One protester in Tehran said he has witnessed the change from sending in uniformed officers to plainclothes officers. “On the first day of the clashes, a significant number of uniformed men, a regular force with a visible hierarchy, were active in arrests and beatings,” he said. But as the protests spread, security men in “nonuniform clothing, even teenage boys, became more abundant,” he said.

On Oct. 2, men in plain clothes installed closed-circuit cameras at Sharif University, which had been occupied by protesters for almost two weeks, according to the Islamic Association of Sharif University Students. The next day, individuals in civilian attire arrived on motorbikes and surrounded the buildings. They used their phones to film students holed up in the campus before attacking them with batons, paintballs and pellets, protesters inside the complex said. “They only had one revealing sign though, they all wore cross-body bags,” said one protester who managed to escape, referring to bags where the strap is worn across the body.

A Tehran resident who watched protests at another university, said he saw men wearing T-shirts and blue jeans ask protesters for their cellphones to check footage. “They looked like any student,” he said.

On Oct. 8, a video posted to social media and verified by Storyful, which is owned by News Corp., the parent company of The Wall Street Journal, showed a crowd of protesters in a northeast Tehran neighborhood running and screaming as a man in a blue shirt brandished a gun.

Tehran’s shadow army has used deadly force. In Zahedan, the capital of Sistan-Balochistan, which is home to Iran’s Baloch minority, snipers dressed in local dress—a long shirt over loose trousers—suddenly appeared on rooftops overlooking an open-air prayer area, according to two residents. They initially filmed the crowds then shot at worshipers, the residents said. “I myself noticed some snipers who were shooting from the rooftops” for an hour-and-a-half, said one resident. They “were disguised in Baloch clothing.”

Footage obtained by Iranian Baloch human-rights group HAAL Vash and Amnesty International confirms the men’s account.

Men in Baloch dress also fired from a nearby police station. In total, 96 people died in the protests in Zahedan that day, according to HAAL Vash. Amnesty International said 66 people died.

Some of the covert operatives deployed in Sistan-Balochistan and other remote provinces appear to be foreigners, at times speaking Arabic in a Lebanese dialect, according to the head of HAAL Vash, Shir Amad Shirani, a U.S. official and a Zahedan resident.

In some instances, the use of plainclothes officers has backfired. The day of the shooting on the Zahedan worshipers, men in unmarked cars carried out a drive-by shooting on the country’s Sunni mosque, who are a minority in the Shia-dominated Islamic Republic. A resident fired back, killing several of the attackers, said Sheikh Maulana Abdul Hamid, a conservative cleric. Hours later, the government revealed the local intelligence chief of the paramilitary Islamic Revolutionary Guard Corps and three other members of the security forces had been killed in the skirmish, blaming terrorists.

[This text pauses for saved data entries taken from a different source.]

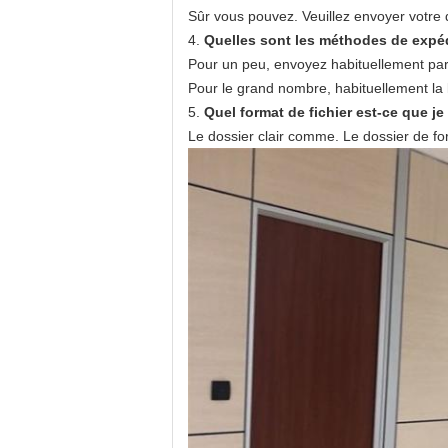
Sûr vous pouvez. Veuillez envoyer votre 
4.
Quelles sont les méthodes de expéd
Pour un peu, envoyez habituellement par 
Pour le grand nombre, habituellement la
5.
Quel format de fichier est-ce que je
Le dossier clair comme. Le dossier de form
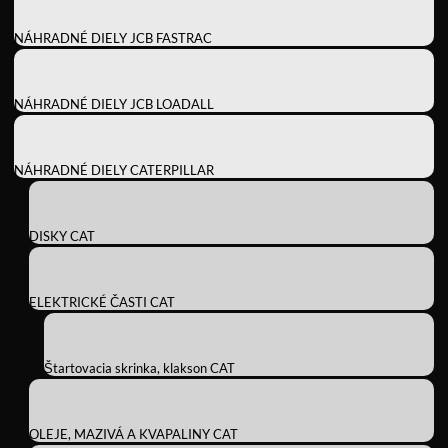
NÁHRADNÉ DIELY JCB FASTRAC
NÁHRADNÉ DIELY JCB LOADALL
NÁHRADNÉ DIELY CATERPILLAR
DISKY CAT
ELEKTRICKÉ ČASTI CAT
Štartovacia skrinka, klakson CAT
OLEJE, MAZIVÁ A KVAPALINY CAT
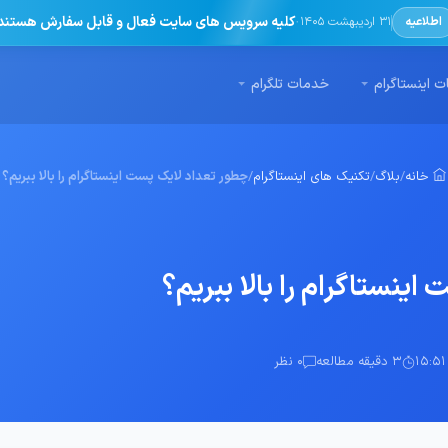
·
کلیه سرویس های سایت فعال و قابل سفارش هستند
اطلاعیه
31 اردیبهشت 1405
 اینستاگرام
خدمات تلگرام
خانه
/
بلاگ
/
تکنیک های اینستاگرام
/
چطور تعداد لایک پست اینستاگرام را بالا ببریم؟
ینستاگرام را بالا ببریم؟
3 دقیقه مطالعه
0 نظر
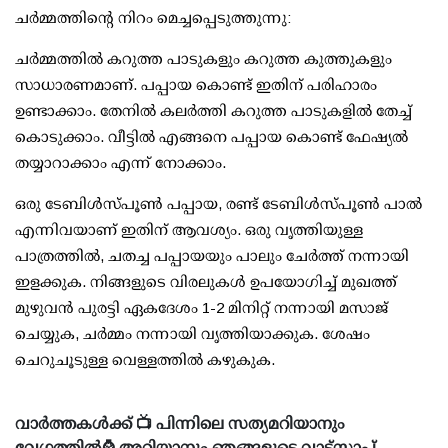
ചര്‍മ്മത്തിന്റെ നിറം മെച്ചപ്പെടുത്തുന്നു:
ചര്‍മ്മത്തില്‍ കറുത്ത പാടുകളും കറുത്ത കുത്തുകളും
സാധാരണമാണ്. പപ്പായ കൊണ്ട് ഇതിന് പരിഹാരം
ഉണ്ടാക്കാം. തേനില്‍ കലര്‍ത്തി കറുത്ത പാടുകളില്‍ തേച്ച്
കൊടുക്കാം. വീട്ടില്‍ എങ്ങനെ പപ്പായ കൊണ്ട് ഫേഷ്യല്‍
തയ്യാറാക്കാം എന്ന് നോക്കാം.
ഒരു ടേബിള്‍സ്പൂണ്‍ പപ്പായ, രണ്ട് ടേബിള്‍സ്പൂണ്‍ പാല്‍
എന്നിവയാണ് ഇതിന് ആവശ്യം. ഒരു വൃത്തിയുള്ള
പാത്രത്തില്‍, ചതച്ച പപ്പായയും പാലും ചേര്‍ത്ത് നന്നായി
ഇളക്കുക. നിങ്ങളുടെ വിരലുകള്‍ ഉപയോഗിച്ച് മുഖത്ത്
മുഴുവന്‍ പുരട്ടി ഏകദേശം 1-2 മിനിറ്റ് നന്നായി മസാജ്
ചെയ്യുക, ചര്‍മ്മം നന്നായി വൃത്തിയാക്കുക. ശേഷം
ചെറുചൂടുള്ള വെള്ളത്തില്‍ കഴുകുക.
വാർത്തകൾക്ക് 📺 പിന്നിലെ സത്യമറിയാനും
വേഗത്തിൽ⌚ അറിയാനും ഞങ്ങളുടെ വാട്ട്സാപ്പ്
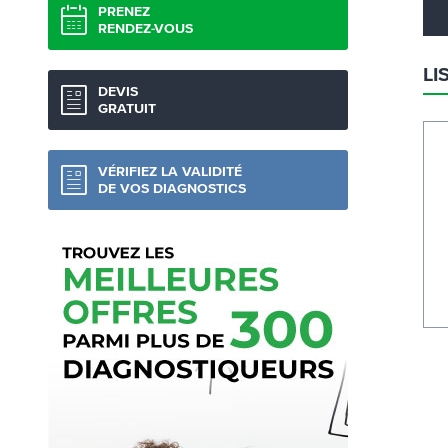
PRENEZ
RENDEZ-VOUS
LI
DEVIS
GRATUIT
VÉRIFIEZ LA VALIDITÉ
DE VOS DIAGNOSTICS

Two undercover officers also appear to have been killed by friendly fire after blending into crowds of protesters on Sept. 21, according to Amnesty International.

To monitor demonstrations at a distance, Iran has also started using its thriving drones industry against its own population, according to state media, Zahedan residents and HAAL Vash. In Zahedan, two residents said they saw drones flying overhead for three days, starting on the day of the massacre.

Mahshid, the Shiraz student, said the violent use of covert techniques allows government forces to crack down with impunity.

“They do and act as they wish.” She said she has given up protests for now. “I was so shocked that I couldn’t call or talk to anyone and I couldn’t stop crying.”